» **PASSAGE TO READ**

Best New Place to Get Away From It All

(Page 2 of 2)

Ziatech, an Intel (INTC) subsidiary, employs about 200 people making and selling servers and communications equipment.

"We can attract a lot of young people who want to stay around here,'' says Hassan Miah, a Hollywood veteran who came here and founded Xing Technology, which helped develop file-swapping technology and was purchased by RealNetworks (RNWK) in 1999.

Miah, formerly the head of new media at Creative Artists Agency in Beverly Hills, Calif., also founded SloMedia, a company that develops digital entertainment software. It's based in the heart of downtown, but Miah is leading a migration to a fledgling industrial zone near the city's airport that officials hope will become a hub for technology firms. Miah broke ground in November on a 56,000-square-foot complex that was specially equipped with high-speed Internet access to attract software companies, especially in entertainment. SloMedia will occupy half of the space and lease the rest. "I'm pretty bullish on the area,'' Miah says.

Collected data:
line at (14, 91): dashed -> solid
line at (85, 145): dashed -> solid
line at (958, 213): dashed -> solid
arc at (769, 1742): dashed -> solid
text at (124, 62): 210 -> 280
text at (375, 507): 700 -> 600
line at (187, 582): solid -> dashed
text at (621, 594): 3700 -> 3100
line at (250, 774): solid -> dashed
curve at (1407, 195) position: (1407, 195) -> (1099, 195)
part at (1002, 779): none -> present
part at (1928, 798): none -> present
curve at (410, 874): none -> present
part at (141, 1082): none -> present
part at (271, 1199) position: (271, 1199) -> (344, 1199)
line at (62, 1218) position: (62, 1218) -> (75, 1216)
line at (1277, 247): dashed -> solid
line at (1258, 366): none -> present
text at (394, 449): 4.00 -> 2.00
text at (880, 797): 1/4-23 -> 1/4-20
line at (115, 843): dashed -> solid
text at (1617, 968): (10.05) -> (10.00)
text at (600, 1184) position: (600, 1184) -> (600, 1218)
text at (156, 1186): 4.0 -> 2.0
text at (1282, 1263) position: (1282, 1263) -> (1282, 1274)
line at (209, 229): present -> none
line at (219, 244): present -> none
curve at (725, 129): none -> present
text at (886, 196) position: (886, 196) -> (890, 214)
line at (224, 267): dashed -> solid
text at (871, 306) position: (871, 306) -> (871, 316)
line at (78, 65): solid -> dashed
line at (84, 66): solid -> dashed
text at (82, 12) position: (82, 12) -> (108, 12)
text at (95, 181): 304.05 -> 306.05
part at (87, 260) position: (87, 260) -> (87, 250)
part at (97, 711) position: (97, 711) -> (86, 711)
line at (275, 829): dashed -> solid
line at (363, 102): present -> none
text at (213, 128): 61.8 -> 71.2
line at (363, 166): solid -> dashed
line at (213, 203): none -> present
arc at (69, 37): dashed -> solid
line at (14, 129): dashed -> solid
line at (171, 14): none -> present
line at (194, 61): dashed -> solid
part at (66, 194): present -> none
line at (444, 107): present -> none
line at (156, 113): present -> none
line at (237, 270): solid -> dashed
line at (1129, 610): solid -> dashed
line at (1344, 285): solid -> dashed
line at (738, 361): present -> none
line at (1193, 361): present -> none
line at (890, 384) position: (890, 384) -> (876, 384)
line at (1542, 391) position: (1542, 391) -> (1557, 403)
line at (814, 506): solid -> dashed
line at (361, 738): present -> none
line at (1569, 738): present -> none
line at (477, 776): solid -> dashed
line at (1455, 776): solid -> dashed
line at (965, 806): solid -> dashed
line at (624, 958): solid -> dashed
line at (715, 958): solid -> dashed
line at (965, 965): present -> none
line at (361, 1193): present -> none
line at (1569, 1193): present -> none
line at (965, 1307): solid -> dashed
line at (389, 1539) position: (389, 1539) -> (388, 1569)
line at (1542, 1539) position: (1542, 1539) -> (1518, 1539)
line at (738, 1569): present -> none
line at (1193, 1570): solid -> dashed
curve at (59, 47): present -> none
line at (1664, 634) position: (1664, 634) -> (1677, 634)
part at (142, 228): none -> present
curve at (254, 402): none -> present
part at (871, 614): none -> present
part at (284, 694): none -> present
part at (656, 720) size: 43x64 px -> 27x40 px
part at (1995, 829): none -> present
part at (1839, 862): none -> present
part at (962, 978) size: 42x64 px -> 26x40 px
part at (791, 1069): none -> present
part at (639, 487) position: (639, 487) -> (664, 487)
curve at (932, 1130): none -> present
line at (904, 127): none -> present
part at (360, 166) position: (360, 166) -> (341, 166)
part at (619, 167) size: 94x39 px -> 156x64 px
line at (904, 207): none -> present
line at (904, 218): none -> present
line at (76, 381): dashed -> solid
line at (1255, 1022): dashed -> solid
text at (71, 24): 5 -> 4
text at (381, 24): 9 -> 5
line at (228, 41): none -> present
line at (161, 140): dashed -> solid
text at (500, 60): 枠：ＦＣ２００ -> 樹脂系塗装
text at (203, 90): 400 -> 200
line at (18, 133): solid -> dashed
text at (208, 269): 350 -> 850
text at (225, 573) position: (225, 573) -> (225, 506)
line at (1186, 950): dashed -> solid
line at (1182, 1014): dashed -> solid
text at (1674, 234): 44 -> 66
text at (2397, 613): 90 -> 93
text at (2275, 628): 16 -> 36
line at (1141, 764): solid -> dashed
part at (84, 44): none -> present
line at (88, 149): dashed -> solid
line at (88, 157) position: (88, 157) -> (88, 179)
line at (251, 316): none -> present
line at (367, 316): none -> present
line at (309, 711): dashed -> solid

» **PROBLEMS TO SOLVE**
1 - Name every company mentioned in the article above.
2 - Extract the part of the article starting with "Best New Place" and going on through "(RNWK) in 1999.".

» **TASK-BY-TASK ANSWERS**
1 - Ziatech, Intel, Xing Technology, RealNetworks, Creative Artists Agency, SloMedia

2 -
Best New Place to Get Away From It All

(Page 2 of 2)

Ziatech, an Intel (INTC) subsidiary, employs about 200 people making and selling servers and communications equipment.

"We can attract a lot of young people who want to stay around here,'' says Hassan Miah, a Hollywood veteran who came here and founded Xing Technology, which helped develop file-swapping technology and was purchased by RealNetworks (RNWK) in 1999.